「色覚検査の攻略本」「本当は効かない色弱治療」はなぜ存在したのか 進学・就職制限を受けてきた「色弱」の歴史とこれから(1/3 ページ)
カラーバリアフリーの取り組みを行う団体・CUDOに話を伺いました。
カラフルな小さい丸で、数字が描かれた絵を見たことはありませんか? これは色覚検査に広く用いられている「石原色覚検査表」の図。学校での色覚検査は2002年から任意化されており、“この図を全く見たことがない若者”も少なからずいるのではないでしょうか。
人間が色を感じるのには、目の網膜にある「錐体」が関わっています。この視細胞は「L」「M」「S」と3種類あるのですが、各錐体の数やはたらきには個人差があり、日本人男性の約5%、女性の約0.2%は、識別しにくい色がある「色弱」だとされています。
かつて日本には色弱者に対する進学・就職制限が厳しい時代がありましたが、現在では「色弱者の多くが、支障なく日常生活を送っている」といわれています。その一方で、学校での検査任意化に伴い「進学・就職するまで色弱であることに気付かない若者が現れている」と問題視する報道も見られ、状況は複雑です。
色弱者を取り巻く状況は一体、どうなっているのか。

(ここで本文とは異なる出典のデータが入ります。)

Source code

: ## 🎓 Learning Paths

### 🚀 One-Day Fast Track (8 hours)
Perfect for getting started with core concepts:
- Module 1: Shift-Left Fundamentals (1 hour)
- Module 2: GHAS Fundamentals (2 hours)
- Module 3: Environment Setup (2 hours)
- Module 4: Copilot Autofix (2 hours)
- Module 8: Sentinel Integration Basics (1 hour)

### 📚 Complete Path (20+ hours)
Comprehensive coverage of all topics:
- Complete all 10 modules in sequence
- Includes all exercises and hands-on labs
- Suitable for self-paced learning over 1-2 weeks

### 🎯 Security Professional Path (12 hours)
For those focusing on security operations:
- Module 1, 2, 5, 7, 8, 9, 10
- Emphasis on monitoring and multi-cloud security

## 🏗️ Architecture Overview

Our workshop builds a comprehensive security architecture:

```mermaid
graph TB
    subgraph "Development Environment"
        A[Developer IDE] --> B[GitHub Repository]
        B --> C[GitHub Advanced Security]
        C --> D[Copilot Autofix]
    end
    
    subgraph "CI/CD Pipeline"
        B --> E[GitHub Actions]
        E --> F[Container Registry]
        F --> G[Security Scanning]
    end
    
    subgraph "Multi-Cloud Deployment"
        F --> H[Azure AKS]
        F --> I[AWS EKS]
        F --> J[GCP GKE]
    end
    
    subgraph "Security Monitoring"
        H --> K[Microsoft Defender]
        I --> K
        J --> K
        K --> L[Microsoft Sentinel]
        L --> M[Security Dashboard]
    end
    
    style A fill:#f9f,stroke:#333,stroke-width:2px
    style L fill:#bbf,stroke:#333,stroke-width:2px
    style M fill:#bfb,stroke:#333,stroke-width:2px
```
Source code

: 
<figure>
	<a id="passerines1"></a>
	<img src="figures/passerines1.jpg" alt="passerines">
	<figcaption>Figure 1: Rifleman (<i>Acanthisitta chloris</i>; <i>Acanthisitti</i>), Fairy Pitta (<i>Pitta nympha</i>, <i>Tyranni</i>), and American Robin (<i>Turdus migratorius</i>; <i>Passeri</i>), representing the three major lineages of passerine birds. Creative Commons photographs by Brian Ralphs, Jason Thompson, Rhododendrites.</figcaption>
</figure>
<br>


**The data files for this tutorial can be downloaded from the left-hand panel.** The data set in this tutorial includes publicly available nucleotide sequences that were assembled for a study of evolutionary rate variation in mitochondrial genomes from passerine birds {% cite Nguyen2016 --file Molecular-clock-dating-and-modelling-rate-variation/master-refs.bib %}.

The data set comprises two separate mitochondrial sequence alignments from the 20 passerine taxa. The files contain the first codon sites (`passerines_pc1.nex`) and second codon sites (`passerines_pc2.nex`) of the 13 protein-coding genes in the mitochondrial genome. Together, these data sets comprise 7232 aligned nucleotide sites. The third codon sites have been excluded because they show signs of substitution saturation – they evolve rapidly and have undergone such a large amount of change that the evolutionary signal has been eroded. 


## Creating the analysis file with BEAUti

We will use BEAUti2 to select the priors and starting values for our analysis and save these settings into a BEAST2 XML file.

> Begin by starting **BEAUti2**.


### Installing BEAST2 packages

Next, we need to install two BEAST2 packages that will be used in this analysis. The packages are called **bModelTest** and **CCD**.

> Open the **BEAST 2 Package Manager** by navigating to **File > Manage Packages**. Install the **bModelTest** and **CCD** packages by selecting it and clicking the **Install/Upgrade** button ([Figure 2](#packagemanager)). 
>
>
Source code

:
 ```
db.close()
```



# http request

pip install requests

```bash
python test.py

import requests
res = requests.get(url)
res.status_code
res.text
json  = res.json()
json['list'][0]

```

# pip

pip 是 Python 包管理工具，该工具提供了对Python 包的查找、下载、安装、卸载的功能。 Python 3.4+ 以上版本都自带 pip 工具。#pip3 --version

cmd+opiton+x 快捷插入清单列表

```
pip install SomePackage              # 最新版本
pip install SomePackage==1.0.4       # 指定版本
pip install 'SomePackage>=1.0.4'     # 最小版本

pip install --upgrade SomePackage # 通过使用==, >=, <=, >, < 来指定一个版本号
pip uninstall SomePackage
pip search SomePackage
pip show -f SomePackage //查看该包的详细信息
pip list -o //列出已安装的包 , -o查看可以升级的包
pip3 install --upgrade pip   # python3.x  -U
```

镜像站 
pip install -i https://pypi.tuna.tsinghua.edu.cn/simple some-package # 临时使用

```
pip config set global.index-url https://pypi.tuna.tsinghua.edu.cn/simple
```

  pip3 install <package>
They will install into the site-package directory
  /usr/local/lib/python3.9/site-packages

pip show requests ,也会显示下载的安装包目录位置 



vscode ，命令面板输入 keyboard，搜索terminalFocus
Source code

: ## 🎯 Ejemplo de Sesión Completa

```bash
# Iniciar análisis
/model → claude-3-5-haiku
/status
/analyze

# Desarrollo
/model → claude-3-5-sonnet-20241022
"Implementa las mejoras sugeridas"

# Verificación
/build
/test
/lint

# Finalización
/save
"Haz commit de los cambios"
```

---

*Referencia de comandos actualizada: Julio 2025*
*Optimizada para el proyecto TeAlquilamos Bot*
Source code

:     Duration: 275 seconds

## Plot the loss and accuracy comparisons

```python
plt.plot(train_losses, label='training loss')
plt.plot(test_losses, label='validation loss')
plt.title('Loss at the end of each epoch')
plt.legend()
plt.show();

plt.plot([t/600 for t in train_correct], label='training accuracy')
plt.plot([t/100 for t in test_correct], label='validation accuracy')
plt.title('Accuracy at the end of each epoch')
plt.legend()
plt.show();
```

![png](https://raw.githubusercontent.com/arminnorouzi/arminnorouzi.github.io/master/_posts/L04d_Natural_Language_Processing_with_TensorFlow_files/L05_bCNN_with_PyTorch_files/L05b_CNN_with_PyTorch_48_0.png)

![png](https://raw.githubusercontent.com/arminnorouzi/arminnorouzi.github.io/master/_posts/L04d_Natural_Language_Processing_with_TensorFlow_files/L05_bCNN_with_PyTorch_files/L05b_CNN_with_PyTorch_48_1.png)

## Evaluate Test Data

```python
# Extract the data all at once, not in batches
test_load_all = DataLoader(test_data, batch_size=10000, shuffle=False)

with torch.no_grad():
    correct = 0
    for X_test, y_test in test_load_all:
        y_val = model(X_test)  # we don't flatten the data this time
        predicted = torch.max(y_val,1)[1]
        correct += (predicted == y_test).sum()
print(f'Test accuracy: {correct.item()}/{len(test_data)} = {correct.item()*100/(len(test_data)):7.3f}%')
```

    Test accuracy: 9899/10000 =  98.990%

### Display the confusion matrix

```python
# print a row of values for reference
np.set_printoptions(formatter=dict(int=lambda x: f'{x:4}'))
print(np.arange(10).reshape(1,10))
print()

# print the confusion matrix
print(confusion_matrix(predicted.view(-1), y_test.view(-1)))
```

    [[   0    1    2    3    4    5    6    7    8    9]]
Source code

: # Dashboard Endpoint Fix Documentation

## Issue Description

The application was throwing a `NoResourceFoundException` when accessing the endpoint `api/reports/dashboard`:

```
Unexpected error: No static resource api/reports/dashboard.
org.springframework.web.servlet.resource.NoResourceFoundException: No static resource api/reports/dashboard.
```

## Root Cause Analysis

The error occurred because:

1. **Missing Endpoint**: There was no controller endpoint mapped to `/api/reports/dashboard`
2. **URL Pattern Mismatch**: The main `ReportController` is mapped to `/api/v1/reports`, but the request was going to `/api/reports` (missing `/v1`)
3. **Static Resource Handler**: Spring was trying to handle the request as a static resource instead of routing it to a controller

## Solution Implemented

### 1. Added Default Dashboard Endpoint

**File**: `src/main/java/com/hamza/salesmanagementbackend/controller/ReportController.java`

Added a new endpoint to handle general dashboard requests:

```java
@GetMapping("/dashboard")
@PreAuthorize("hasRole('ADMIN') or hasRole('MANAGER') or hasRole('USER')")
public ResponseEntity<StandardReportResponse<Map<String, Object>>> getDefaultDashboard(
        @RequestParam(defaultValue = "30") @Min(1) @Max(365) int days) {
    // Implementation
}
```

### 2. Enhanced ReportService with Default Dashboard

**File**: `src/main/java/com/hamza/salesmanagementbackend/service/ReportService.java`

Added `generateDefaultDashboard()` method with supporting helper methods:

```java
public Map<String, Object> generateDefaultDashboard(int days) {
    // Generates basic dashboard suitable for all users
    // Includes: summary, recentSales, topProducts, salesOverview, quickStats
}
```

カラーユニバーサルデザイン機構(CUDO)副理事長・伊賀公一氏に話を伺いました。
本記事はテーマ別に分けた3編構成となります
- 【中編】「赤ペンはむしろ見にくい」「プレゼン本の『良い例』は良くない例」 色弱者に聞く“本当に見やすいデザイン”とは?
- 【後編】一般色覚者にはほぼ分からない“小さくて大きな違い” JIS改訂で「日本社会における色のルール」はどう変わったのか
色弱の“都市伝説”
―― まず「色弱者には、どのように世界が見えているのか」というのは、そうでない人には理解しにくいところがあると思います。個人的に「僕は赤色が見えないから、焼き肉が苦手だ(友人談)」という話を聞いたことはありますが……
伊賀氏(以下略):色弱に関するエピソードの中には、“都市伝説化”されているものがあると思っています。
私自身も色弱ですが、機構の人間などが「焼き肉が苦手」「緑色の猫がいる」という話を書いており、それ以降、類似した話をよく聞くようになりました。意識し過ぎかもしれませんが、私たちの文章が影響していないかと思ったりします。
―― 「誰かの話を読んだり聞いたりして、自分にも似た経験があることに気付く人が現れた」という感じでしょうか
ええ。さまざまな人が「焼き肉が苦手」という話をしていますが、きっと“その話を最初にした人”がいるのだと思います。この手のエピソードは広まるにつれて、“最初の人”が言いたかった趣旨からズレていったように思います。
私などは、他人と一緒に焼き肉をして、網上の肉をあちこちに動かされたりね。焼けたときの見た目は肉の種類によって違いますから、牛、豚、鶏肉をゴチャゴチャに混ぜられたりすると、どれが食べ頃なのか把握しにくくなってしまうよね、ということを言いたかったですね。
ですが、このエピソードは都市伝説のように変な広まり方をして、「色弱だから肉の焼け具合がよく分からない」といわれるケースが出てきました。それで、やる前から苦手意識を抱いてしまって、焼き肉を諦めてしまう色弱者もいるんですよ。
―― 「他の人に肉をアレコレされた場合」という条件が抜けてしまったわけですね
「花見に行くと、桜のピンク色が分からなくて悲しい」という話もよく聞くのですが、“都市伝説化”する前は冗談のようなものだったのではないか、と思っています。色弱であっても、花見は楽しめると思うんですよね。桜の華やかさは分かりますし、暖かくて気持ちがいいし、ドンチャン騒ぎだし。
「○○色が見えない/分からない」とはどういうことか
―― 色の見え方は個人の感覚で、他の人からは捉えがたいもの。「色弱で○○色が見えない/見えにくい」というのはどう理解すればいいのでしょうか
その言い方は曖昧なので、「その色の部分だけ透明や白色に見えるのか」というような疑問が湧いてしまうかもしれませんね。“色の距離”という言葉を使って説明してみましょう。